Pour une fois, activistes “verts”, géostratèges, économistes et scientifiques convergent
vers une seule idée : privilégier le gaz comme source d’énergie.

Ce mélange d’hydrocarbures gazeux a la même origine que le pétrole. Du point de vue énergétique, 1 000 m3 de gaz naturel sont équivalents à une tonne de pétrole. Il est souvent présent en association avec ce dernier, mais il existe des puits ne fournissant que du gaz naturel. Son constituant principal est le méthane. Avant de l’utiliser comme combustible, on en extrayait des hydrocarbures lourds et d’autres composés indésirables. Le traitement des gaz bruts permet de récupérer de la gazoline et des gaz liquéfiés, et de produire environ un quart du tonnage mondial du soufre. Il constitue, avec ses coproduits, des matières premières appréciées de l’industrie de l’ammoniac, des produits pharmaceutiques et de la pétrochimie.
En juin 2000, le gouvernement allemand, entre autres, et les grands producteurs d’électricité se mettent d’accord pour arrêter, en quelque vingt ans, la production d’électricité d’origine nucléaire. Pour économiser l’énergie et réduire les émissions à effet de serre, cette puissance industrielle devrait se tourner vers le gaz naturel qui, de toutes les énergies fossiles, est la plus respectueuse de l’environnement. Pour la même quantité d’énergie fournie, il rejette moins de dioxyde de carbone : de 20 à 23 % moins que les fiouls et de 40 à 50 % moins que le charbon.
L’évolution de la production commercialisée du gaz naturel a été multipliée par 12,5 en moins de 50 ans (voir graphe). Les réserves mondiales prouvées et estimées aux environs de 150 000 milliards de m3 seraient suffisantes pour 60 ans au rythme d’extraction actuelle.

Peu de risque de conflit…

Il est aussi économiquement performant. Sa relative simplicité de mise en œuvre permet l’installation d’unités de cogénération : des centrales capables de produire à la fois de l’électricité et de la vapeur pour un usage industriel. Cela améliore l’efficacité de l’ensemble, permettant d’éviter des pertes de chaleur, le rendement énergétique global de l’installation peut alors atteindre 85 %.

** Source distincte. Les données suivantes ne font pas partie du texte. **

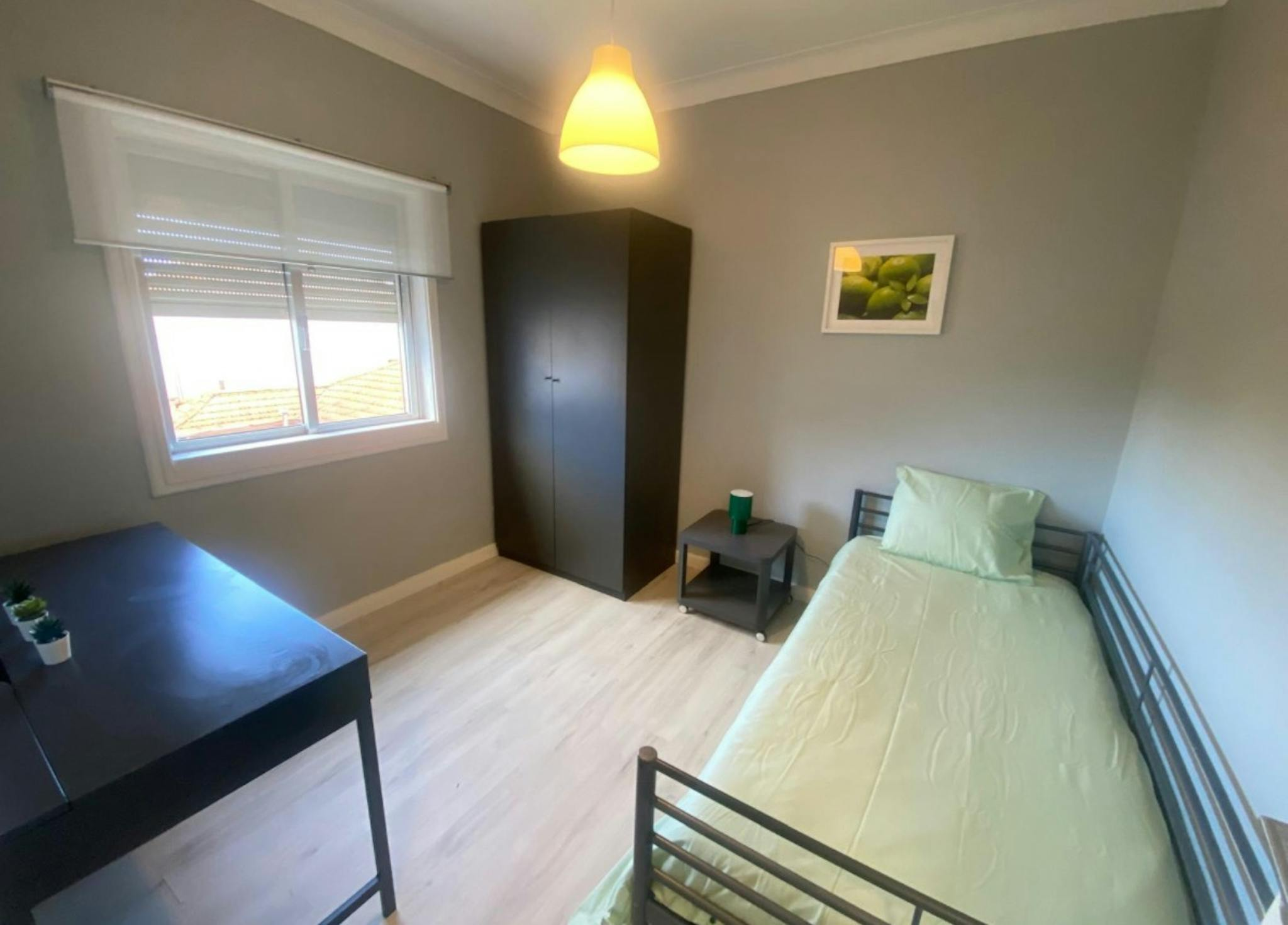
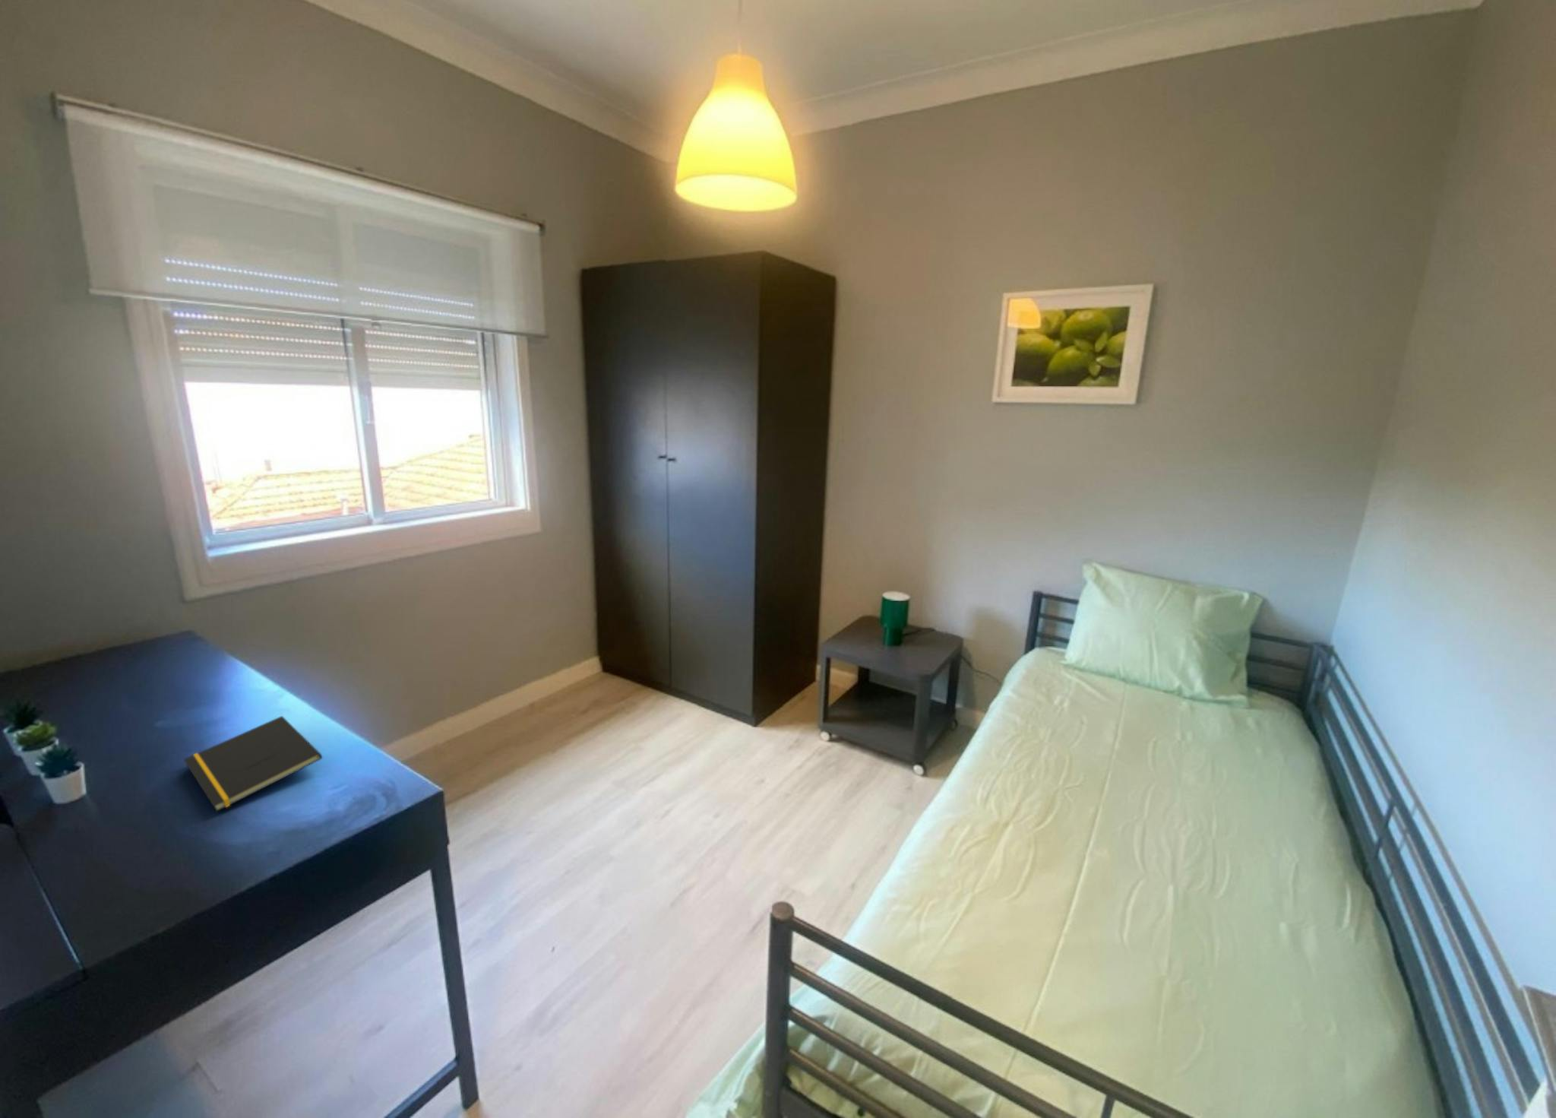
+ notepad [184,716,323,812]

D’autre part, les ressources et la production étant bien réparties sur le globe, le risque d’un conflit régional localisé dans une zone productrice majeure aura peu de répercussions à l’échelle mondiale. Le gaz semble donc plutôt à l’abri de problèmes géostratégiques. Le tableau montre qu’il est pratiquement consommé “sur place”, le plus gros importateur étant actuellement l’Europe, tandis que les exportateurs sont l’Afrique et les pays de l’ex-URSS.
L’intérêt de cette source d’énergie étant évident, pourquoi ne l’a-t-on pas utilisée plus tôt ? La principale raison est technique : le gaz naturel nécessite des technologies de pointe pour sa production comme pour sa distribution. S’il est facile à extraire, il est en revanche difficile à distribuer. La pression à laquelle il sort de terre est importante et, comme on ne peut pas le stocker facilement, il faut le liquéfier et le transporter par navire méthanier, ou l’évacuer par un gazoduc vers une station de traitement. Deux solutions coûteuses. Des recherches sont donc menées pour trouver un moyen de transport plus économique.

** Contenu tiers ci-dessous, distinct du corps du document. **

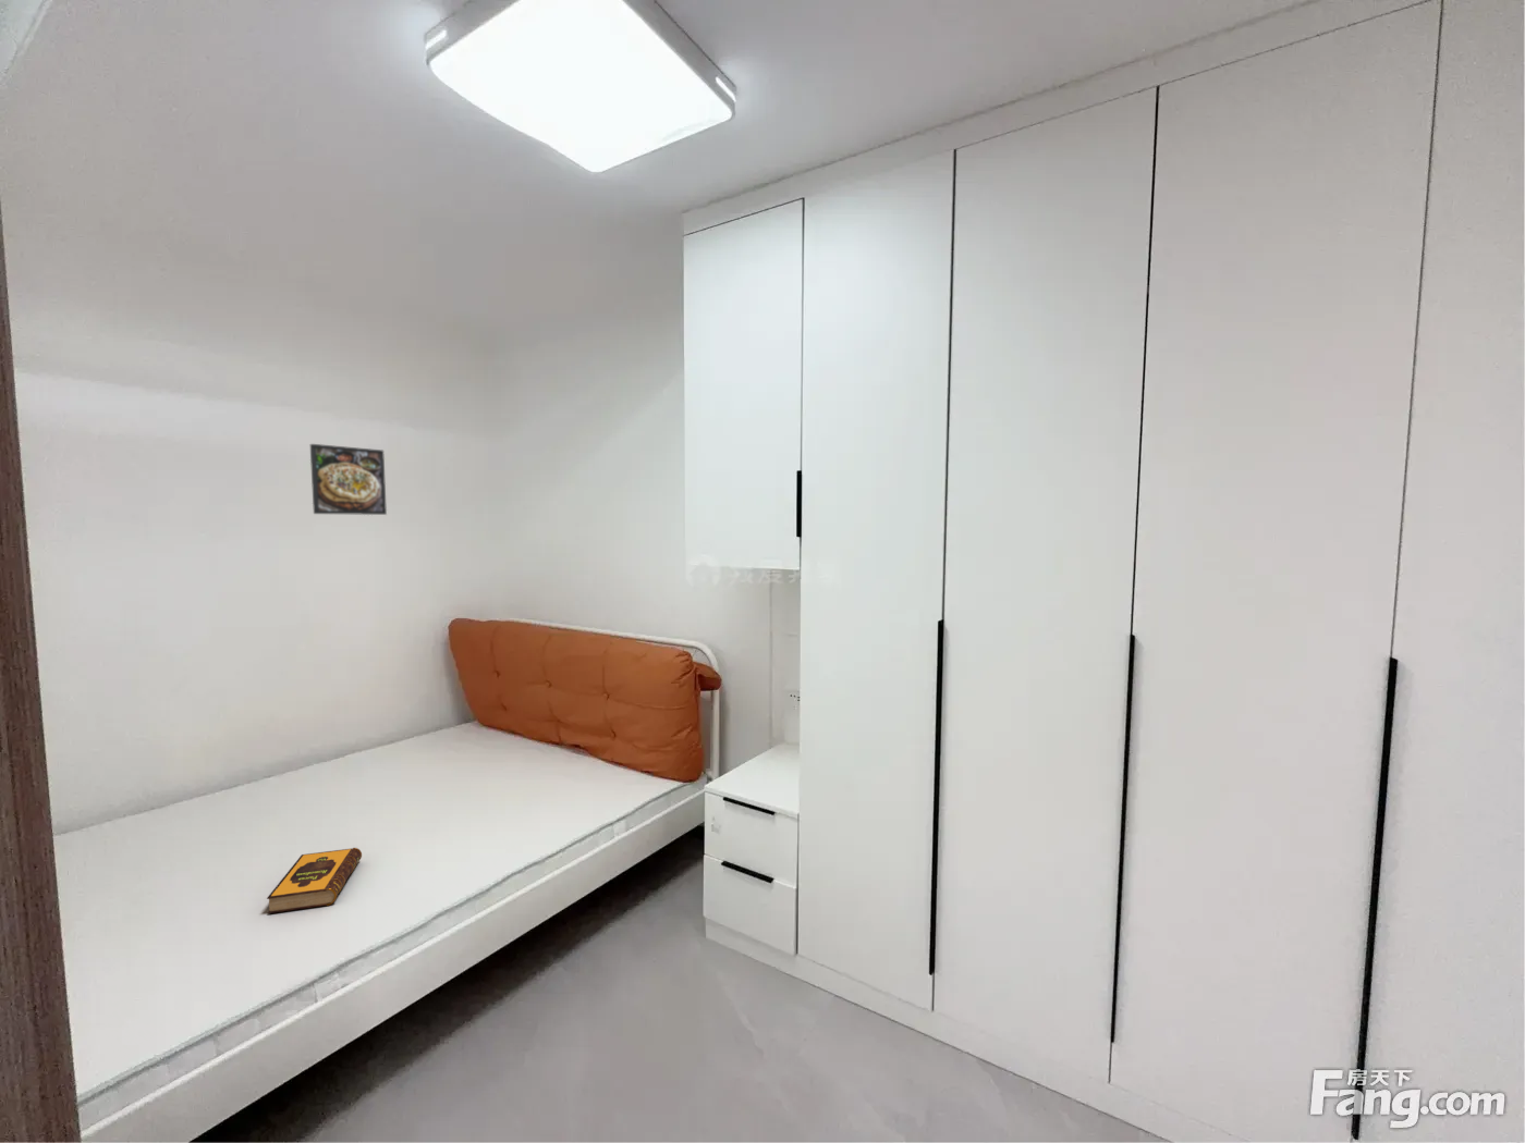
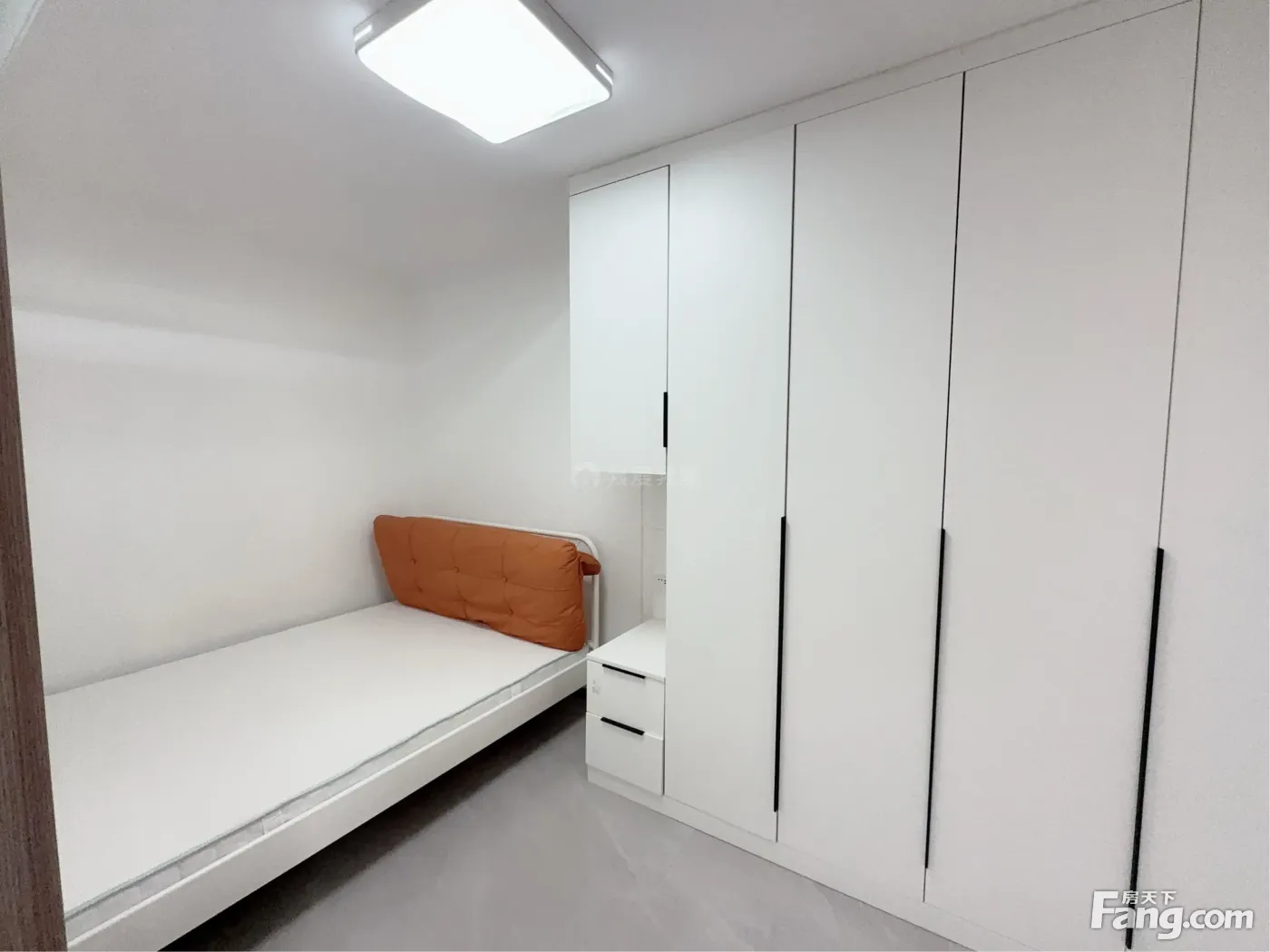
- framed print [310,443,388,516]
- hardback book [265,846,363,915]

Par exemple, on estime que 15 % de la production russe est perdue pendant le transport. Le mauvais entretien des gazoducs en serait la cause. Finalement, seuls 80 % de la production mondiale est commercialisée. En Russie, une meilleure gestion de la production permettrait de l’augmenter notablement. L’Algérie peut, elle aussi, produire beaucoup plus. Cependant, des installations sont nécessaires et les investisseurs hésitent, vu les risques politiques. Enfin, l’indexation des cours du gaz sur ceux du brut ne permet pas de gérer au mieux les ressources et privilégie toujours la production de pétrole aux dépens du gaz naturel.